The chronicles of our frontier record the name of no more picturesque and striking figure than Houston. The fertile brain of George A. Henty could not have made to order a more satisfactory or wholly improbable hero. Though his exploits are a part of history, they read like the wildest fiction. That is why, perhaps, the dry-as-dust historians make so little mention of him. The incidents in his life would provide a moving-picture company with material for a year. Born in the Blue Ridge Mountains of Virginia, his father, who had been an officer in the Revolution, answered to the last roll-call when young Sam had barely entered his teens. The support of a large and growing family thus falling upon the energetic shoulders of Mrs. Houston, she packed her household goods in a prairie-schooner and moved with her children to Tennessee, then upon the very edge of civilization. Here Sam, who had learned his “three R’s” in such poor schools as the Virginia of those early days afforded, attended a local academy for a time. Translations of the classics having fallen into his hands, his imagination was captured by the exploits of the heroes of antiquity, and he asked permission of the principal to study Latin, which, for some unexplainable reason, was curtly refused him. Whereupon he walked out of the academy, declaring that he would never repeat another lesson.

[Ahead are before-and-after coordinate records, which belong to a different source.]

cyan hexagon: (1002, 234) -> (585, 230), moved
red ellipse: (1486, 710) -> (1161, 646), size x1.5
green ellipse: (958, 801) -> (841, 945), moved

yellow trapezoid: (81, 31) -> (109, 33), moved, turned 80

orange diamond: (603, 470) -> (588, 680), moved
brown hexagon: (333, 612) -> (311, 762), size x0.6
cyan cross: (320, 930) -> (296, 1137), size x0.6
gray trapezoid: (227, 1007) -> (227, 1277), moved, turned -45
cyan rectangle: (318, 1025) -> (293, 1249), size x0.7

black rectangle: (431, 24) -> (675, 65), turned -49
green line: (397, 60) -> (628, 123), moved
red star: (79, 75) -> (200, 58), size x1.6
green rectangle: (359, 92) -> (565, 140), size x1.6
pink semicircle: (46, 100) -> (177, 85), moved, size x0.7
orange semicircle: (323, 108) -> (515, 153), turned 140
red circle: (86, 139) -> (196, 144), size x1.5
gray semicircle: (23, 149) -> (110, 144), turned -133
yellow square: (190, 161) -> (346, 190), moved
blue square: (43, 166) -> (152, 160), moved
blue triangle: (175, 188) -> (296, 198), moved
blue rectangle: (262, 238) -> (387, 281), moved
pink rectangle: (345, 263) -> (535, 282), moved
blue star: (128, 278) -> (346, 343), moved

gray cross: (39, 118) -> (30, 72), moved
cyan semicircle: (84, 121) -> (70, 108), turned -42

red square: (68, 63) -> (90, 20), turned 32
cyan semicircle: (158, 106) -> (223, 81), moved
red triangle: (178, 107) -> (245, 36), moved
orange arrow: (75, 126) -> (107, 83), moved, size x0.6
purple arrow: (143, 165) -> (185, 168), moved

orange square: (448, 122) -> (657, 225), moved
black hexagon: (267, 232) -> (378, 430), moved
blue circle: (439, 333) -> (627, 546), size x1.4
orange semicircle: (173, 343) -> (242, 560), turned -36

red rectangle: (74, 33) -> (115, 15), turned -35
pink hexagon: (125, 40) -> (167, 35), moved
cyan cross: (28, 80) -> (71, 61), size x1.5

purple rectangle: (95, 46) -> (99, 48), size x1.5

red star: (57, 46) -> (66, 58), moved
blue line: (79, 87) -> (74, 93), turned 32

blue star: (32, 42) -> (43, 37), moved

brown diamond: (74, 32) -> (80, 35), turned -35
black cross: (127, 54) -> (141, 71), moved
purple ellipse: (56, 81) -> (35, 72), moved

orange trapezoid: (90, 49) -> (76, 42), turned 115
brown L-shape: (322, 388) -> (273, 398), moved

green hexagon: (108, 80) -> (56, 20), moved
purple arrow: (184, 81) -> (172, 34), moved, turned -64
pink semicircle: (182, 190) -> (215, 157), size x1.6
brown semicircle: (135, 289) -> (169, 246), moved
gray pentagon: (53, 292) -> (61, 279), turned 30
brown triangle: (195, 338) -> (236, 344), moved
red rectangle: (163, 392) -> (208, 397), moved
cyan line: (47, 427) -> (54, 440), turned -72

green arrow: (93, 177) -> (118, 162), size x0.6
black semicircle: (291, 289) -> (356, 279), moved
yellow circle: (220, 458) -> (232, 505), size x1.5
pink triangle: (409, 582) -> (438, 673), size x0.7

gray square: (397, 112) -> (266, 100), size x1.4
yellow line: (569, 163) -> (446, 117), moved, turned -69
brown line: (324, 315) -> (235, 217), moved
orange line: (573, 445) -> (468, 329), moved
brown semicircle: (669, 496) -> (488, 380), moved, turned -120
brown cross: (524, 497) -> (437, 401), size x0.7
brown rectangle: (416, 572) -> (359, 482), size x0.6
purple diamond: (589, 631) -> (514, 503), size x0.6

His family, who had scant sympathy with his romantic fancies, procured him a job as clerk in a crossroads store. Within a fortnight he was missing. After some months of anxiety his relatives learned that he was living among the Cherokee Indians across the Tennessee. When one of his brothers attempted to induce him to return home, young Sam answered that he preferred measuring deer tracks to measuring tape, and that, if he was not permitted to study Latin in the academy, he could at least dig it out for himself in the freedom of the woods. Houston dwelt for several years with his Cherokee friends, eventually being adopted as a son by the chieftain Oolooteka. Upon the outbreak of our second war with Great Britain he enlisted in the American army. Though his friends remonstrated with him for entering the army as a private soldier, his mother was made of different stuff. As he was leaving for the front she took down his father’s rifle and, with tear-dimmed eyes, handed it to her son. “Here, my boy,” she said bravely, though her voice quavered, “take this rifle and never disgrace it. Remember that I would rather that all my sons should lie in honorable graves than that one of them should turn his back to save his life. Go, and God be with you, but never forget that, while my door is always open to brave men, it is always shut to cowards.”